- WHAT TO PRODUCE -
Report every line of the records that includes the word "terytorialnym".

↓↓↓

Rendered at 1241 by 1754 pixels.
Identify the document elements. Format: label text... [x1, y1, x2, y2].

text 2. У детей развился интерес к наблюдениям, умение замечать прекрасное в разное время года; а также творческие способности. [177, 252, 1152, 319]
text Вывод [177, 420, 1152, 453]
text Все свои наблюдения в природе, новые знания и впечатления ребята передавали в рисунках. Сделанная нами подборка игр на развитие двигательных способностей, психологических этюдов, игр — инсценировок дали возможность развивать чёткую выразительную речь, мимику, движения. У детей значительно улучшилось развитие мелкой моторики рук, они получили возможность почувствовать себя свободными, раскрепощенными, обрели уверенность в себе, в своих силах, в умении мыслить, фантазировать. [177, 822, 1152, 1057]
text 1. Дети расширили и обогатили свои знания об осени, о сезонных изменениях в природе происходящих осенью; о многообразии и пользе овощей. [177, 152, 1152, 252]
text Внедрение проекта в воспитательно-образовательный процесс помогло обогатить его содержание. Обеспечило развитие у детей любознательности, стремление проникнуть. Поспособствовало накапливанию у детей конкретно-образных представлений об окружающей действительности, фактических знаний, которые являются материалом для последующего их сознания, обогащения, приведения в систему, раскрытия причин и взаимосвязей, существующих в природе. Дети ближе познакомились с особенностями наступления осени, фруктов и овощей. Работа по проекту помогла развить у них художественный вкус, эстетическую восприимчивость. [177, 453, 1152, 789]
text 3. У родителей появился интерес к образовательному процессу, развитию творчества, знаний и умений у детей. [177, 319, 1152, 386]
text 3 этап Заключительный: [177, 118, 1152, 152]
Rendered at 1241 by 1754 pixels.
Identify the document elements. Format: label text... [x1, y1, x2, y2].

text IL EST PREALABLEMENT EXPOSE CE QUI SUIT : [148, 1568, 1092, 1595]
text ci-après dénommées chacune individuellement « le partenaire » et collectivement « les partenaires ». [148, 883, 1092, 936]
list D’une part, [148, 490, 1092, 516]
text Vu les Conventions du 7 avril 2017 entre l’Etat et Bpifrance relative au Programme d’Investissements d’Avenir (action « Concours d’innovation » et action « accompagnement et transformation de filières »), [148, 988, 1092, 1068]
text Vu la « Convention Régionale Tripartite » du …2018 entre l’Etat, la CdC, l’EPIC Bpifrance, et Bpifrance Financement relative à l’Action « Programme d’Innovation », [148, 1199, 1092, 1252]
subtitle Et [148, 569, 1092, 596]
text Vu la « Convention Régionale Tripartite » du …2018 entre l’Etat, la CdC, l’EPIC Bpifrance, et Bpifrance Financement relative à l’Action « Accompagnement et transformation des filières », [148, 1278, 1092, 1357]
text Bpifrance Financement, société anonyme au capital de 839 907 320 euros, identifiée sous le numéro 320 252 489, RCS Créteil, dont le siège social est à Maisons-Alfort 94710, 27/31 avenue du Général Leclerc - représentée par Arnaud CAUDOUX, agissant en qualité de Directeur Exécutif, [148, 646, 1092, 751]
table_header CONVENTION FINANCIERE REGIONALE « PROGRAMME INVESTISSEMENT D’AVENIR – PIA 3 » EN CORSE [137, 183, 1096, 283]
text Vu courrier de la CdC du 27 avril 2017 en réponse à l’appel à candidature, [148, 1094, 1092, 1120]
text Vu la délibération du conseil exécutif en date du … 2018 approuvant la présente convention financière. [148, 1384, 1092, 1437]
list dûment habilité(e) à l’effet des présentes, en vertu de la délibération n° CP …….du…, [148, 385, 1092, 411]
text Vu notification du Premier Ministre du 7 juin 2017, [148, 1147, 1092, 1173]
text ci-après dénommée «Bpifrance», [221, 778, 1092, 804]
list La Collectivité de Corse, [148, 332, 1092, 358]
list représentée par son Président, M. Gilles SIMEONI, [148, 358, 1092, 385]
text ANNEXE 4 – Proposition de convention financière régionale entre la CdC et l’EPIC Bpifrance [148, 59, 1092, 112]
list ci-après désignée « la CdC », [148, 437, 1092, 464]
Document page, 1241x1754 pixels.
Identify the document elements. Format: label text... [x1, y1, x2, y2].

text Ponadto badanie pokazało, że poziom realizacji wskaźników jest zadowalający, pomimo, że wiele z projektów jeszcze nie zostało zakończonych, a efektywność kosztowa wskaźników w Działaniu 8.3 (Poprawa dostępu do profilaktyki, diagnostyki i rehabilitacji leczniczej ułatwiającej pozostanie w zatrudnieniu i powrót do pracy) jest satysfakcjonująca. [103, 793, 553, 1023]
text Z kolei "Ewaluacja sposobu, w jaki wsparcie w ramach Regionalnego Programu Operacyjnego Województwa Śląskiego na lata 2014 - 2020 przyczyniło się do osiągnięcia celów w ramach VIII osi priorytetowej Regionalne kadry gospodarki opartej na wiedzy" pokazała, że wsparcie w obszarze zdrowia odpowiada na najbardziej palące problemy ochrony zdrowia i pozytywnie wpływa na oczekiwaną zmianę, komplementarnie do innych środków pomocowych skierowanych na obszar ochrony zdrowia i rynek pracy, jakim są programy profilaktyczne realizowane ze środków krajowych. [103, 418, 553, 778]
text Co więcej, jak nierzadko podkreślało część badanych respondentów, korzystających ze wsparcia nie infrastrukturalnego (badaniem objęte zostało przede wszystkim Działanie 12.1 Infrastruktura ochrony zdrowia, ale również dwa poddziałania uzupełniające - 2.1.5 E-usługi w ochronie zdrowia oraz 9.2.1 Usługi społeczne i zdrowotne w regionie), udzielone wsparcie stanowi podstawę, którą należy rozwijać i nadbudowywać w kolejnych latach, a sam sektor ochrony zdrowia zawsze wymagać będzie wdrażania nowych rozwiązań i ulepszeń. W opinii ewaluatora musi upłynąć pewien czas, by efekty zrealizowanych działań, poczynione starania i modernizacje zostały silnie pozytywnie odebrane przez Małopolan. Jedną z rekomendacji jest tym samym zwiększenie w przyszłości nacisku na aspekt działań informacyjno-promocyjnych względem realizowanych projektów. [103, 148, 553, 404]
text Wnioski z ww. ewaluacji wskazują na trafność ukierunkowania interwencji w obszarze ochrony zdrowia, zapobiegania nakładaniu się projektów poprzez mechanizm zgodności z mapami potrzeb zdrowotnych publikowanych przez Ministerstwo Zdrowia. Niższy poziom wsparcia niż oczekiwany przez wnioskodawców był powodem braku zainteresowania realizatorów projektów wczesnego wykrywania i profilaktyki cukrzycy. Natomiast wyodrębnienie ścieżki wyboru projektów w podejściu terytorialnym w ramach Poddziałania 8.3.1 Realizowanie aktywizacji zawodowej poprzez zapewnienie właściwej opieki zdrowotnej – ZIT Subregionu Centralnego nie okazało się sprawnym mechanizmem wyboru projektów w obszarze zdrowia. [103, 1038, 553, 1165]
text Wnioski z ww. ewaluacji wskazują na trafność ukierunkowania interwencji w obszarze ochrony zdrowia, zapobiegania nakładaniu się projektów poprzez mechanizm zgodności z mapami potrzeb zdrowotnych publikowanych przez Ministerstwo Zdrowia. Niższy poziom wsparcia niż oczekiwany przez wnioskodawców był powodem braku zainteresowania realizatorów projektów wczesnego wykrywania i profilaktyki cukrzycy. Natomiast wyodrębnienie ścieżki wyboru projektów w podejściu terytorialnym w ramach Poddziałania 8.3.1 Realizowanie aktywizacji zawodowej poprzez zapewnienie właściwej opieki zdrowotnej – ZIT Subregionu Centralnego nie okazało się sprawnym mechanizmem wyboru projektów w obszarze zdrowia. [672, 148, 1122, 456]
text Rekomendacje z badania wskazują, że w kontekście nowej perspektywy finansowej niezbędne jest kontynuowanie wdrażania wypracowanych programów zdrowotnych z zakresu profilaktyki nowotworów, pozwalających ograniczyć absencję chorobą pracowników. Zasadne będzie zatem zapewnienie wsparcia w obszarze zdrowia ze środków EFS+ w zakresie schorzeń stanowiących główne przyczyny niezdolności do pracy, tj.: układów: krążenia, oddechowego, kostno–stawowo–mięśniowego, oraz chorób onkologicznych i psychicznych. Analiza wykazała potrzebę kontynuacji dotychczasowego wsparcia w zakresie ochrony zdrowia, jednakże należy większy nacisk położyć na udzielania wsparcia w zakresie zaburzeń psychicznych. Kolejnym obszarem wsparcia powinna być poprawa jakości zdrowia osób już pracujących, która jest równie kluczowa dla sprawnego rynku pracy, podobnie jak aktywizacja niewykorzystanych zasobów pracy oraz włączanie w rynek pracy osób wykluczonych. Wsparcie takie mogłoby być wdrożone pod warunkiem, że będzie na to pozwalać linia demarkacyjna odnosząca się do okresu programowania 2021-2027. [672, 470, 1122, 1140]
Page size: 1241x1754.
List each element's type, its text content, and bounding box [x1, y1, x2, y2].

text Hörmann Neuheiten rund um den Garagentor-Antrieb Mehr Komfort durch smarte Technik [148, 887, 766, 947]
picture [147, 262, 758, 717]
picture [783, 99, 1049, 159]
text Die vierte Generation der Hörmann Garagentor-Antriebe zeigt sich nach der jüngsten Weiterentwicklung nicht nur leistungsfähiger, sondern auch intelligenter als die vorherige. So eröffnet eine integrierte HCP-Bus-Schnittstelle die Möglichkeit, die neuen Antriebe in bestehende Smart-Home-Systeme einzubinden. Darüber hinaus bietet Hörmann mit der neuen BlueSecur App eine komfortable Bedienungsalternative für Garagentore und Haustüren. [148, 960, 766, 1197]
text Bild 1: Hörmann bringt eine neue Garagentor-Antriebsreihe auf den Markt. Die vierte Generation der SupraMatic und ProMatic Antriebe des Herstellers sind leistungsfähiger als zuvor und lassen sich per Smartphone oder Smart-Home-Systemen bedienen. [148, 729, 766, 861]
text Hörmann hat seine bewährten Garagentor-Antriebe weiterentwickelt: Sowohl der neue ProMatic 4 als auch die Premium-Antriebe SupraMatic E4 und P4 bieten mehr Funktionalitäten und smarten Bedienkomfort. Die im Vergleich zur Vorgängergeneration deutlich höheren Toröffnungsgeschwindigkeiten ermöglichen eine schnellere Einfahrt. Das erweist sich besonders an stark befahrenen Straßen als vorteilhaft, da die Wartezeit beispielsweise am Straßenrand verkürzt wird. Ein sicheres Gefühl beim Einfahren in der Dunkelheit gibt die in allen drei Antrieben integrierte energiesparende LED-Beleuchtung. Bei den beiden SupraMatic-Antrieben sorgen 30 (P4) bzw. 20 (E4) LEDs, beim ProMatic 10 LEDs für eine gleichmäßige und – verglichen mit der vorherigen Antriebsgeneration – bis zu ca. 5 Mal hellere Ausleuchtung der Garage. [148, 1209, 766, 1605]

↑↑↑

- ANSWER TO THIS TASK -
text Wnioski z ww. ewaluacji wskazują na trafność ukierunkowania interwencji w obszarze ochrony zdrowia, zapobiegania nakładaniu się projektów poprzez mechanizm zgodności z mapami potrzeb zdrowotnych publikowanych przez Ministerstwo Zdrowia. Niższy poziom wsparcia niż oczekiwany przez wnioskodawców był powodem braku zainteresowania realizatorów projektów wczesnego wykrywania i profilaktyki cukrzycy. Natomiast wyodrębnienie ścieżki wyboru projektów w podejściu terytorialnym w ramach Poddziałania 8.3.1 Realizowanie aktywizacji zawodowej poprzez zapewnienie właściwej opieki zdrowotnej – ZIT Subregionu Centralnego nie okazało się sprawnym mechanizmem wyboru projektów w obszarze zdrowia. [103, 1038, 553, 1165]
text Wnioski z ww. ewaluacji wskazują na trafność ukierunkowania interwencji w obszarze ochrony zdrowia, zapobiegania nakładaniu się projektów poprzez mechanizm zgodności z mapami potrzeb zdrowotnych publikowanych przez Ministerstwo Zdrowia. Niższy poziom wsparcia niż oczekiwany przez wnioskodawców był powodem braku zainteresowania realizatorów projektów wczesnego wykrywania i profilaktyki cukrzycy. Natomiast wyodrębnienie ścieżki wyboru projektów w podejściu terytorialnym w ramach Poddziałania 8.3.1 Realizowanie aktywizacji zawodowej poprzez zapewnienie właściwej opieki zdrowotnej – ZIT Subregionu Centralnego nie okazało się sprawnym mechanizmem wyboru projektów w obszarze zdrowia. [672, 148, 1122, 456]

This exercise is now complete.